_SUPPLIED RECORDS_.
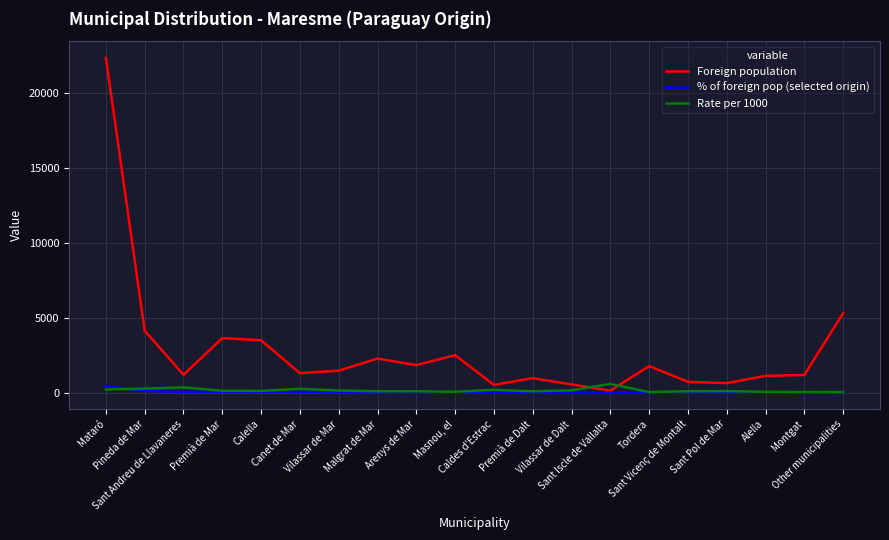

What position from the left is Premià de Dalt?

12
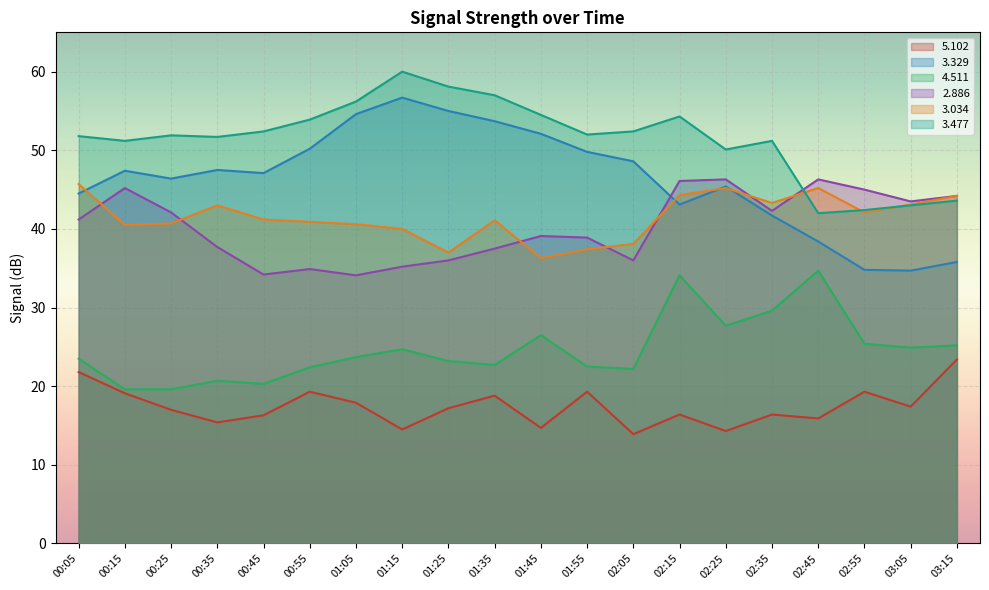

How many lines are shown in the chart?

6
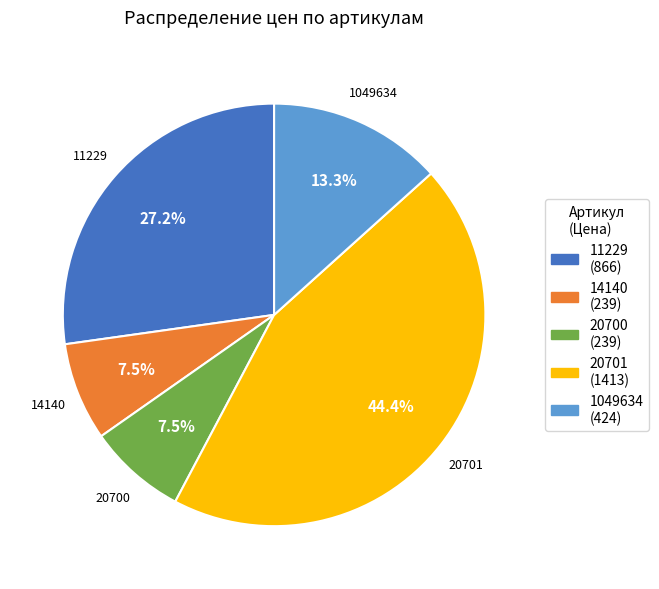

Does any single category account for the majority?

No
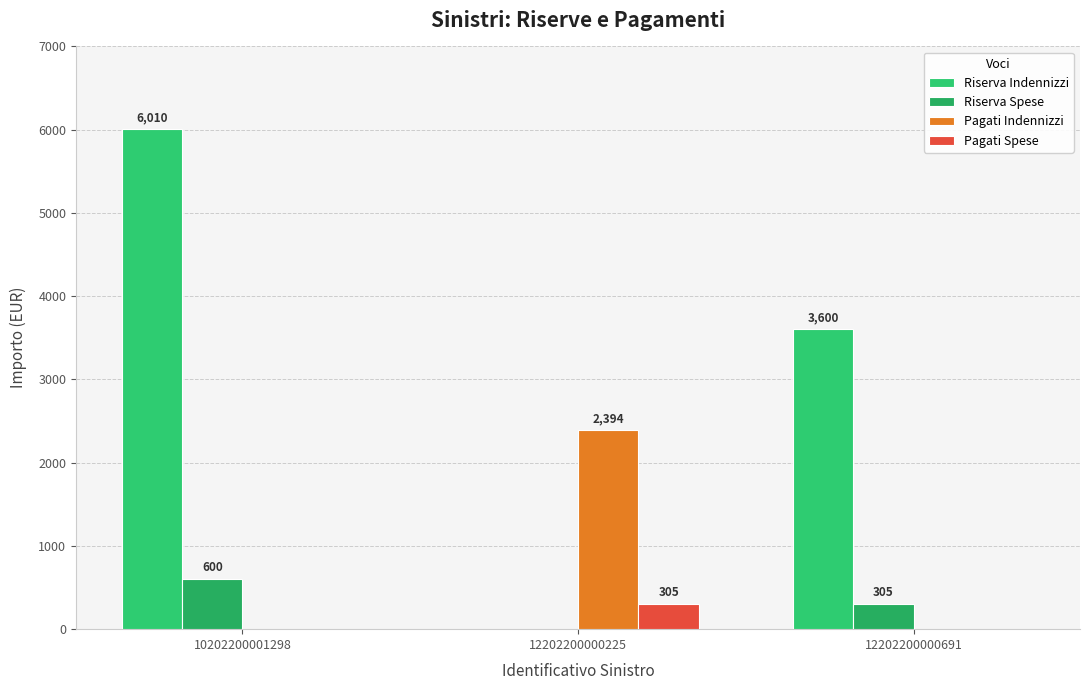

True or false: Pagati Indennizzi has a value of 3978 at 12202200000225.

False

_ABOUT THIS EXERCISE_. Which lines of the records contain the string 'single'? Pull out each one, matching case exactly.

_SOLUTION_.
Does any single category account for the majority?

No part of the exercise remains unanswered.